Note: The question is included in a number of questions that depicts the identical set-up. However, every question has a distinctive result. Establish if the solution satisfies the requirements.
Your company is planning to migrate all their virtual machines to an Azure pay-as-you-go subscription. The virtual machines are currently hosted on the Hyper-V hosts in a data center.
You are required make sure that the intended Azure solution uses the correct expenditure model.
Solution: You should recommend the use of the operational expenditure model.
Does the solution meet the goal?
Click on the arrows to vote for the correct answer
A. B.A
The solution provided, which recommends the use of the operational expenditure (OpEx) model, does meet the goal of using the correct expenditure model for migrating virtual machines to an Azure pay-as-you-go subscription.
In the context of Azure, there are two primary expenditure models: capital expenditure (CapEx) and operational expenditure (OpEx).
Capital Expenditure (CapEx):
Operational Expenditure (OpEx):
In the given scenario, the company plans to migrate their virtual machines from Hyper-V hosts in a data center to an Azure pay-as-you-go subscription. Since the company wants to move away from hosting their virtual machines on-premises and instead utilize the Azure cloud, it aligns better with the OpEx model rather than CapEx.
By choosing the OpEx model, the company can benefit from the following advantages:
Cost Flexibility: The OpEx model allows the company to pay only for the resources they use, providing cost flexibility based on actual consumption.
Scalability: Azure offers the ability to easily scale resources up or down as needed, allowing the company to adapt to changing demands without upfront investments.
Elimination of On-Premises Infrastructure: By migrating to Azure, the company can avoid the upfront costs and ongoing maintenance expenses associated with hosting virtual machines in their own data center.
Reduced Management Overhead: With Azure, the company can offload the responsibility of managing the underlying infrastructure, including hardware maintenance and software updates, to Microsoft.

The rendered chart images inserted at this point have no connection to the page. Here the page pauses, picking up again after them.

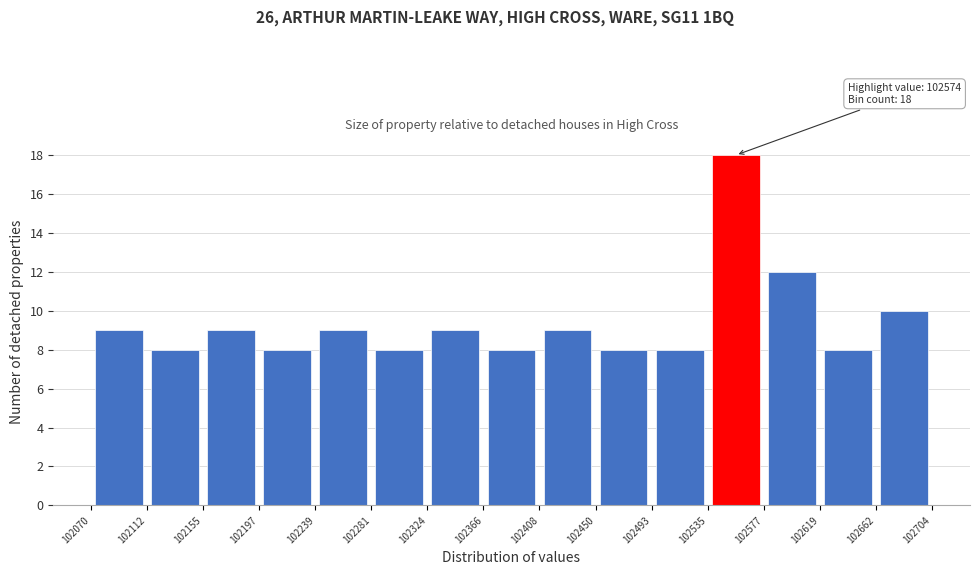

Over which range of the x-axis is the bar tallest?

102535 to 102577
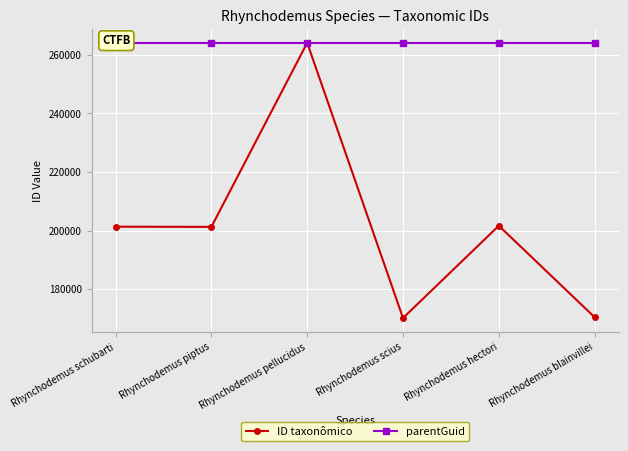

What is the difference between the highest and lowest values at Rhynchodemus hectori?

62431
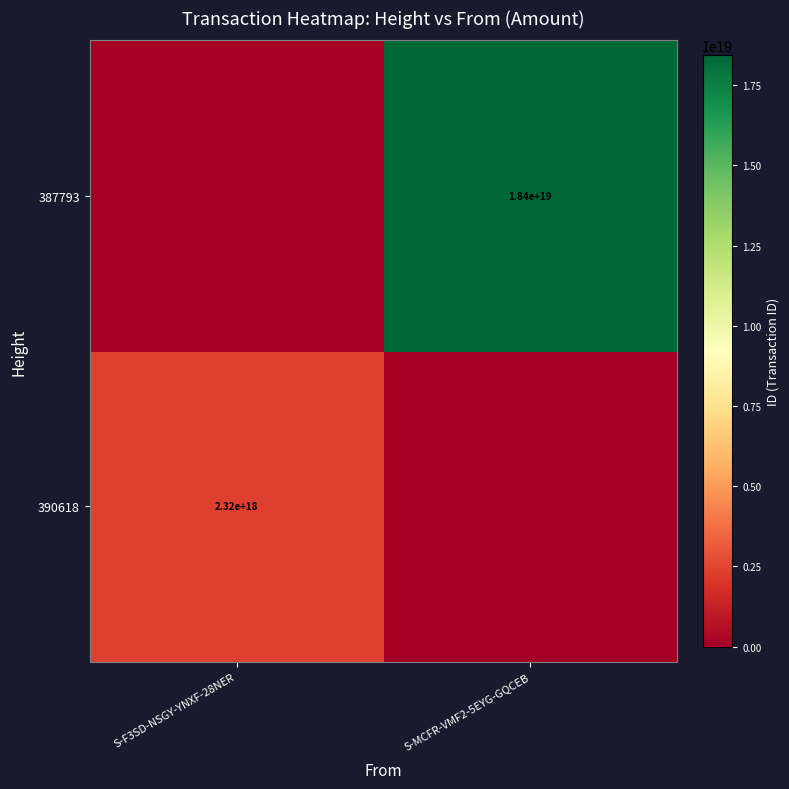

The value of 387793 at S-MCFR-VMF2-5EYG-GQCEB is 6200697346127721472. True or false?

False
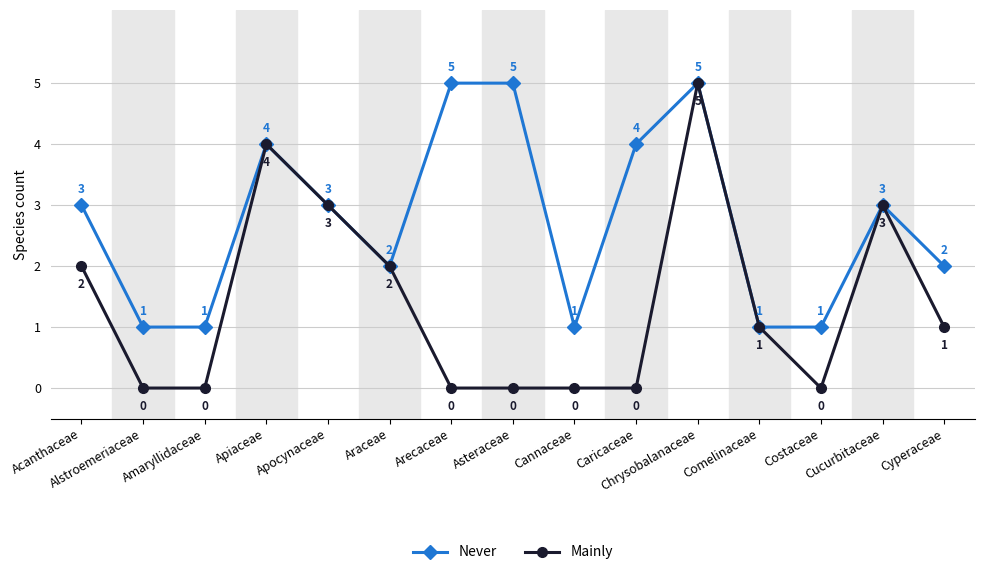

Reading right to left, what are all the values shown in this chart?

Never: Cyperaceae=2	Cucurbitaceae=3	Costaceae=1	Comelinaceae=1	Chrysobalanaceae=5	Caricaceae=4	Cannaceae=1	Asteraceae=5	Arecaceae=5	Araceae=2	Apocynaceae=3	Apiaceae=4	Amaryllidaceae=1	Alstroemeriaceae=1	Acanthaceae=3
Mainly: Cyperaceae=1	Cucurbitaceae=3	Costaceae=0	Comelinaceae=1	Chrysobalanaceae=5	Caricaceae=0	Cannaceae=0	Asteraceae=0	Arecaceae=0	Araceae=2	Apocynaceae=3	Apiaceae=4	Amaryllidaceae=0	Alstroemeriaceae=0	Acanthaceae=2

Therefore, the recommended use of the operational expenditure model aligns with the goal of migrating virtual machines to an Azure pay-as-you-go subscription, providing the company with cost flexibility, scalability, reduced management overhead, and eliminating the need for on-premises infrastructure. The solution meets the requirements, and the answer is A. Yes.

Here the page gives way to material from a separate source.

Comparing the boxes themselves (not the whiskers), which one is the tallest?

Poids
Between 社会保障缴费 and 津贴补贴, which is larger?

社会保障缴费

The solution provided of using the operational expenditure model for the intended Azure solution is a correct recommendation and meets the goal of using the correct expenditure model for the migration of virtual machines to an Azure pay-as-you-go subscription.

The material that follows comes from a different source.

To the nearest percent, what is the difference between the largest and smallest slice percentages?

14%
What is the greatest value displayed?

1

The operational expenditure (OpEx) model is a payment model that involves paying for services or resources on a periodic basis, typically on a monthly basis. This model is preferred for organizations that want to reduce the upfront costs of investments and want to pay only for what they use. This model is also beneficial for businesses that require flexibility to scale up or down resources as per their needs.
In the context of migrating virtual machines to Azure, using the OpEx model means that the company will pay only for the resources used on a monthly basis. This will help in reducing the upfront investment costs and providing flexibility to scale up or down resources as per their needs. Furthermore, the pay-as-you-go subscription in Azure allows customers to stop or start using services at any time without any penalties or termination fees.
Therefore, recommending the use of the operational expenditure model for the intended Azure solution aligns with the goal of using the correct expenditure model for migrating virtual machines to Azure. The correct answer to the question is A. Yes.